Visualizing Multi-Dyad Results

Create comprehensive comparison plots:

# Prepare comparison data
comparison_df <- data.frame(
  dyad = names(topic_sim$similarities_by_dyad),
  topic = sapply(topic_sim$similarities_by_dyad, mean),
  lexical = sapply(lexical_sim$similarities_by_dyad, mean),
  semantic = sapply(semantic_sim$similarities_by_dyad, mean),
  structural = unlist(structural_sim$similarities_by_dyad),
  stylistic = sapply(stylistic_sim$similarities_by_dyad, mean),
  sentiment = sapply(sentiment_sim$similarities_by_dyad, mean),
  participant = unlist(participant_sim$similarities_by_dyad),
  timing = unlist(timing_sim$similarities_by_dyad)
)

# Reshape for plotting
comparison_long <- reshape2::melt(comparison_df, id.vars = "dyad")

# Create boxplot comparison
ggplot(comparison_long, aes(x = variable, y = value, fill = variable)) +
  geom_boxplot() +
  labs(title = "Comparison of Similarity Measures Across Dyads",
       x = "Similarity Measure",
       y = "Similarity Score") +
  theme_minimal() +
  theme(axis.text.x = element_text(angle = 45, hjust = 1),
        legend.position = "none")

Topic Similarity Trajectory

Visualize how topic similarity changes within each dyad:

# Prepare data for topic similarity trajectories
topic_sim_df <- data.frame(
  dyad = rep(names(topic_sim$similarities_by_dyad), 
             sapply(topic_sim$similarities_by_dyad, length)),
  similarity = unlist(topic_sim$similarities_by_dyad),
  index = unlist(lapply(topic_sim$similarities_by_dyad, seq_along))
)

# Create trajectory plot
ggplot(topic_sim_df, aes(x = index, y = similarity, color = dyad)) +
  geom_line() +
  geom_point() +
  facet_wrap(~dyad, ncol = 2) +
  labs(title = "Topic Similarity Trajectories Across Dyads",
       x = "Conversation Sequence",
       y = "Similarity Score") +
  theme_minimal() +
  theme(legend.position = "none")

*Data excerpts*
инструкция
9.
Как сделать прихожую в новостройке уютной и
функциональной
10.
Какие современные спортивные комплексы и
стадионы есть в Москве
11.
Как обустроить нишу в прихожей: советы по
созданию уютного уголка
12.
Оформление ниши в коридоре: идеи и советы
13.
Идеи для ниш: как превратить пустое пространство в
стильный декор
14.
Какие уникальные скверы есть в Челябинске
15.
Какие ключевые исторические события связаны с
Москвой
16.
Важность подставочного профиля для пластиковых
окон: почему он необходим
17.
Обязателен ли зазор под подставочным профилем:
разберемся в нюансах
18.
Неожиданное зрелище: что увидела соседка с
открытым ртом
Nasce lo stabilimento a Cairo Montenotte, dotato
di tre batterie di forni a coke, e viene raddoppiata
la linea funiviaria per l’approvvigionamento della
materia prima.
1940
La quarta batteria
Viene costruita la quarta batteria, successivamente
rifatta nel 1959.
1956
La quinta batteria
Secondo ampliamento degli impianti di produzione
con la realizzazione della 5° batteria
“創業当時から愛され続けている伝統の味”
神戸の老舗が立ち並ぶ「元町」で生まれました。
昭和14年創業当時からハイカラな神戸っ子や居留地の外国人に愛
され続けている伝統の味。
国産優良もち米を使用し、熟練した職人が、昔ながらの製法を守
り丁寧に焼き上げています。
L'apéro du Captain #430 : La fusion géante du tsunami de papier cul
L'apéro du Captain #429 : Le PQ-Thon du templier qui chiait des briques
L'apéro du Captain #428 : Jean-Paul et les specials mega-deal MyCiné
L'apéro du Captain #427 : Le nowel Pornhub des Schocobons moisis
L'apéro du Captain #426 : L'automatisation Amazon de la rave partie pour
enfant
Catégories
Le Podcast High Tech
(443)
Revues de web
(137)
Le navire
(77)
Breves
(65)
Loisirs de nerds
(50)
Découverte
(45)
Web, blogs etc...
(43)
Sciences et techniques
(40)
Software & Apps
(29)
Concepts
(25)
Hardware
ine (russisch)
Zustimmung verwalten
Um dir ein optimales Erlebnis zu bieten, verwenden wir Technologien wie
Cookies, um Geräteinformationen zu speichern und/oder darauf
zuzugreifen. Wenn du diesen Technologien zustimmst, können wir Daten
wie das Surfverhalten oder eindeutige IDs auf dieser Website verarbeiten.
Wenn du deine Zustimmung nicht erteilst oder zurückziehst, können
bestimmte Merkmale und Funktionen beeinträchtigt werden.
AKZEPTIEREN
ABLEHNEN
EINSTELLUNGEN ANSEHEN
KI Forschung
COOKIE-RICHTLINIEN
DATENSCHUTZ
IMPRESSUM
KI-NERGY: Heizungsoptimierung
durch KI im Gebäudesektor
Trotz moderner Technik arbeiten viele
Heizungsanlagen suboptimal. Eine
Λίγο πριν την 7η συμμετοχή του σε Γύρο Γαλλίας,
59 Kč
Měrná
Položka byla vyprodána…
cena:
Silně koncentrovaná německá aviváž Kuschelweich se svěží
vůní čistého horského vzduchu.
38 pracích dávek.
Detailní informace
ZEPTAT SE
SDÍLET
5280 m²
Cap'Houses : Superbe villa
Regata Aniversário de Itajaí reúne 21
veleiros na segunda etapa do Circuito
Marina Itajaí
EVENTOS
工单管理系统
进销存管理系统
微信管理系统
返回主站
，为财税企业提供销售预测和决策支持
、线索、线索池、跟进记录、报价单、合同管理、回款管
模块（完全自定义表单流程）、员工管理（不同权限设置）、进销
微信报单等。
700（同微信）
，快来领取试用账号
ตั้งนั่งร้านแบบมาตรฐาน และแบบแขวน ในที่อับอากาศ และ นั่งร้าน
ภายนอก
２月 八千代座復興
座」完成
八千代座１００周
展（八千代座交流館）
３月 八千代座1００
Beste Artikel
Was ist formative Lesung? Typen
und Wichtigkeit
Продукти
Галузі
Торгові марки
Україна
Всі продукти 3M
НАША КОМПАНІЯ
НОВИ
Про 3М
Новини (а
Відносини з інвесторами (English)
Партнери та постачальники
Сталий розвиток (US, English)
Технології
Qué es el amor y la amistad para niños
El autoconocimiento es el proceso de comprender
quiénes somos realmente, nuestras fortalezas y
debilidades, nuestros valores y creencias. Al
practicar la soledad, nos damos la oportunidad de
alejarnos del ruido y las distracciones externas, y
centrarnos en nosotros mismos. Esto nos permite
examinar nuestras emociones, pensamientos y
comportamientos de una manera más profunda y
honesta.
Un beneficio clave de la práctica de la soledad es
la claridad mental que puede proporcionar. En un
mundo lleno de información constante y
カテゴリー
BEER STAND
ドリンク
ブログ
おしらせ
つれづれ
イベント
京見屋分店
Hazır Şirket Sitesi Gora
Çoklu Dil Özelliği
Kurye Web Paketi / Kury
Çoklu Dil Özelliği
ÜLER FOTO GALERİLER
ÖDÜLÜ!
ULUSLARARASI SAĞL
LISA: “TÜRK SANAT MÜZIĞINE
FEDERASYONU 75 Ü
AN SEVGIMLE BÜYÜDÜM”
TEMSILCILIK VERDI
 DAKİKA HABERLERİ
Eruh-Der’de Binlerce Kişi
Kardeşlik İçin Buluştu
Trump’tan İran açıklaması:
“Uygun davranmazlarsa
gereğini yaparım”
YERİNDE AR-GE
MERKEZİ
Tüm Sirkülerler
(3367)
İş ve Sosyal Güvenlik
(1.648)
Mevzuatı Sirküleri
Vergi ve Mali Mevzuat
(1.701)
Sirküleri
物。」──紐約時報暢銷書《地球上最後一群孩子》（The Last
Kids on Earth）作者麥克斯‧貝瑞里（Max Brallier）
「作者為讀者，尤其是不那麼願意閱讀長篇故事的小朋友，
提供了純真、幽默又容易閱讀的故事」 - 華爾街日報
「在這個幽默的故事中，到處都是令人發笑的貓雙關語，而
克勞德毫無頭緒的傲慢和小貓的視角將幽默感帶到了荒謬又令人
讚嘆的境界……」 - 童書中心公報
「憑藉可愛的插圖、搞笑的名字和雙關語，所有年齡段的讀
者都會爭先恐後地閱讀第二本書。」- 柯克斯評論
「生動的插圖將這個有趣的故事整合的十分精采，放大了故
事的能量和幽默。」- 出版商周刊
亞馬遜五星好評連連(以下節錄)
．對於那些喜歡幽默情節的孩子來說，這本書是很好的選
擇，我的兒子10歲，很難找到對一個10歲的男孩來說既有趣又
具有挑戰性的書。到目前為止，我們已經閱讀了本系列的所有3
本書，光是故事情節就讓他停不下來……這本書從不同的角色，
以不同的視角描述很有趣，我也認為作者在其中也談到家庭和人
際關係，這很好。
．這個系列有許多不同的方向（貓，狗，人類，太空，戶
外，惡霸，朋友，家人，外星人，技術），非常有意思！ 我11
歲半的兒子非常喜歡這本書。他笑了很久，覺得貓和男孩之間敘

*Assignment 1*
Answer the following questions from the multi-dyad plotting text, one per line:
(a) Which function reshapes the comparison data for plotting?
(b) How many columns does facet_wrap use in the trajectory plot?
(c) What label does the boxplot give its x-axis?
*Assignment 2*
Decide whether each statement below agrees with the multi-dyad plotting text. Give yes or no, and quote the words of the text that settle it.
(a) The boxplot comparison displays a legend.
(b) The topic similarity trajectory plot draws both lines and points.
(c) The structural column of the comparison data is computed with sapply and mean.

*Solution 1*
(a) reshape2::melt, with id.vars = "dyad"
(b) Two (ncol = 2)
(c) "Similarity Measure"

*Solution 2*
(a) No: "legend.position = "none""
(b) Yes: "geom_line() +" and "geom_point() +"
(c) No: "structural = unlist(structural_sim$similarities_by_dyad)"